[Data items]
|---|
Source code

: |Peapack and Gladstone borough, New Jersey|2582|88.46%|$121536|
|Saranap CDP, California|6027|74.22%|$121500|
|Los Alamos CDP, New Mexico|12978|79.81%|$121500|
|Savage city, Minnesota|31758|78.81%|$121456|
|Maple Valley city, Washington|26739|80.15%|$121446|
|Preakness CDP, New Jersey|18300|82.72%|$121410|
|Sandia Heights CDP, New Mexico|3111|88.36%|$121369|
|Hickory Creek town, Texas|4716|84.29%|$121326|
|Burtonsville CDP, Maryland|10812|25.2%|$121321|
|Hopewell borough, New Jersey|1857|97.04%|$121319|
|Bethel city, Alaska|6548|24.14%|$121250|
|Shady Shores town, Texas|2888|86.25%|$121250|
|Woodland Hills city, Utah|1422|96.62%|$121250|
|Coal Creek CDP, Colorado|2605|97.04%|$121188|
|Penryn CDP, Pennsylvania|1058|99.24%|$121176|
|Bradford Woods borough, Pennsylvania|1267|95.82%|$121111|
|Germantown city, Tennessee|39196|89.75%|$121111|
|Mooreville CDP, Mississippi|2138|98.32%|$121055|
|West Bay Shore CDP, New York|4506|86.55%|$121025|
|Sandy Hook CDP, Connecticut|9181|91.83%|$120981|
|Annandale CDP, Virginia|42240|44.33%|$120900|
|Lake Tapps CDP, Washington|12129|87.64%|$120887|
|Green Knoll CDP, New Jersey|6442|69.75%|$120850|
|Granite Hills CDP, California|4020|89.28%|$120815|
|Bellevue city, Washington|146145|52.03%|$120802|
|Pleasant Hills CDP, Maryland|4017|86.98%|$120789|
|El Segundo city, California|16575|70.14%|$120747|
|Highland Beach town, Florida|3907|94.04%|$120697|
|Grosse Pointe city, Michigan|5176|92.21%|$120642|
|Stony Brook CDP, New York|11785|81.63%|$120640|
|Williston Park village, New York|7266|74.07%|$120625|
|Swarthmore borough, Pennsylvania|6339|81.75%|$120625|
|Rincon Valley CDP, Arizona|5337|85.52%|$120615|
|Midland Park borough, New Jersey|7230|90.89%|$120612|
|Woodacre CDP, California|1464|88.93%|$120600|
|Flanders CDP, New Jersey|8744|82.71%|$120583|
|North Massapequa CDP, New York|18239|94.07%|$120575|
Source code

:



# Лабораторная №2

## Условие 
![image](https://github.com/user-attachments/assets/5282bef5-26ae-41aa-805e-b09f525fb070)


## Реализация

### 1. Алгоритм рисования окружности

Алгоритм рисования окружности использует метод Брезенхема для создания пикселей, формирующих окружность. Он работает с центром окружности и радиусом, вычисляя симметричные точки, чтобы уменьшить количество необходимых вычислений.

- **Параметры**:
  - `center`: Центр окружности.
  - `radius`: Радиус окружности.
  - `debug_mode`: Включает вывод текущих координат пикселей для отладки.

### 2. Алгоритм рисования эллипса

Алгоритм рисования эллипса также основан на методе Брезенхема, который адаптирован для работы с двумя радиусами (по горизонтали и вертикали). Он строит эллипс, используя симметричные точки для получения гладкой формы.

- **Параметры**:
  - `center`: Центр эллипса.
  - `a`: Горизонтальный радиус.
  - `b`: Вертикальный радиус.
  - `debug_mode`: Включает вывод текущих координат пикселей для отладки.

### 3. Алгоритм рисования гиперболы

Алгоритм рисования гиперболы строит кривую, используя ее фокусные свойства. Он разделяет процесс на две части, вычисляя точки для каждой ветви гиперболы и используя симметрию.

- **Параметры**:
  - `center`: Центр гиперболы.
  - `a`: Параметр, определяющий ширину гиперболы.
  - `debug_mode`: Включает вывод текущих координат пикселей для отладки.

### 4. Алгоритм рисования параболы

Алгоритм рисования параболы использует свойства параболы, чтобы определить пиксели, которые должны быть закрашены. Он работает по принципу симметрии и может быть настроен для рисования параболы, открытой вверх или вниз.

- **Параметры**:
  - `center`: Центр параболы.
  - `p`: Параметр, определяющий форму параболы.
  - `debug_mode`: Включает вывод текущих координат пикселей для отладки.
|---|
## ASSIGNMENT
Reproduce every line of the items above verbatim, from the first item through the last.

## RESPONSE TO THE TASK
Source code

: |Peapack and Gladstone borough, New Jersey|2582|88.46%|$121536|
|Saranap CDP, California|6027|74.22%|$121500|
|Los Alamos CDP, New Mexico|12978|79.81%|$121500|
|Savage city, Minnesota|31758|78.81%|$121456|
|Maple Valley city, Washington|26739|80.15%|$121446|
|Preakness CDP, New Jersey|18300|82.72%|$121410|
|Sandia Heights CDP, New Mexico|3111|88.36%|$121369|
|Hickory Creek town, Texas|4716|84.29%|$121326|
|Burtonsville CDP, Maryland|10812|25.2%|$121321|
|Hopewell borough, New Jersey|1857|97.04%|$121319|
|Bethel city, Alaska|6548|24.14%|$121250|
|Shady Shores town, Texas|2888|86.25%|$121250|
|Woodland Hills city, Utah|1422|96.62%|$121250|
|Coal Creek CDP, Colorado|2605|97.04%|$121188|
|Penryn CDP, Pennsylvania|1058|99.24%|$121176|
|Bradford Woods borough, Pennsylvania|1267|95.82%|$121111|
|Germantown city, Tennessee|39196|89.75%|$121111|
|Mooreville CDP, Mississippi|2138|98.32%|$121055|
|West Bay Shore CDP, New York|4506|86.55%|$121025|
|Sandy Hook CDP, Connecticut|9181|91.83%|$120981|
|Annandale CDP, Virginia|42240|44.33%|$120900|
|Lake Tapps CDP, Washington|12129|87.64%|$120887|
|Green Knoll CDP, New Jersey|6442|69.75%|$120850|
|Granite Hills CDP, California|4020|89.28%|$120815|
|Bellevue city, Washington|146145|52.03%|$120802|
|Pleasant Hills CDP, Maryland|4017|86.98%|$120789|
|El Segundo city, California|16575|70.14%|$120747|
|Highland Beach town, Florida|3907|94.04%|$120697|
|Grosse Pointe city, Michigan|5176|92.21%|$120642|
|Stony Brook CDP, New York|11785|81.63%|$120640|
|Williston Park village, New York|7266|74.07%|$120625|
|Swarthmore borough, Pennsylvania|6339|81.75%|$120625|
|Rincon Valley CDP, Arizona|5337|85.52%|$120615|
|Midland Park borough, New Jersey|7230|90.89%|$120612|
|Woodacre CDP, California|1464|88.93%|$120600|
|Flanders CDP, New Jersey|8744|82.71%|$120583|
|North Massapequa CDP, New York|18239|94.07%|$120575|
Source code

:



# Лабораторная №2

## Условие 
![image](https://github.com/user-attachments/assets/5282bef5-26ae-41aa-805e-b09f525fb070)


## Реализация

### 1. Алгоритм рисования окружности

Алгоритм рисования окружности использует метод Брезенхема для создания пикселей, формирующих окружность. Он работает с центром окружности и радиусом, вычисляя симметричные точки, чтобы уменьшить количество необходимых вычислений.

- **Параметры**:
  - `center`: Центр окружности.
  - `radius`: Радиус окружности.
  - `debug_mode`: Включает вывод текущих координат пикселей для отладки.

### 2. Алгоритм рисования эллипса

Алгоритм рисования эллипса также основан на методе Брезенхема, который адаптирован для работы с двумя радиусами (по горизонтали и вертикали). Он строит эллипс, используя симметричные точки для получения гладкой формы.

- **Параметры**:
  - `center`: Центр эллипса.
  - `a`: Горизонтальный радиус.
  - `b`: Вертикальный радиус.
  - `debug_mode`: Включает вывод текущих координат пикселей для отладки.

### 3. Алгоритм рисования гиперболы

Алгоритм рисования гиперболы строит кривую, используя ее фокусные свойства. Он разделяет процесс на две части, вычисляя точки для каждой ветви гиперболы и используя симметрию.

- **Параметры**:
  - `center`: Центр гиперболы.
  - `a`: Параметр, определяющий ширину гиперболы.
  - `debug_mode`: Включает вывод текущих координат пикселей для отладки.

### 4. Алгоритм рисования параболы

Алгоритм рисования параболы использует свойства параболы, чтобы определить пиксели, которые должны быть закрашены. Он работает по принципу симметрии и может быть настроен для рисования параболы, открытой вверх или вниз.

- **Параметры**:
  - `center`: Центр параболы.
  - `p`: Параметр, определяющий форму параболы.
  - `debug_mode`: Включает вывод текущих координат пикселей для отладки.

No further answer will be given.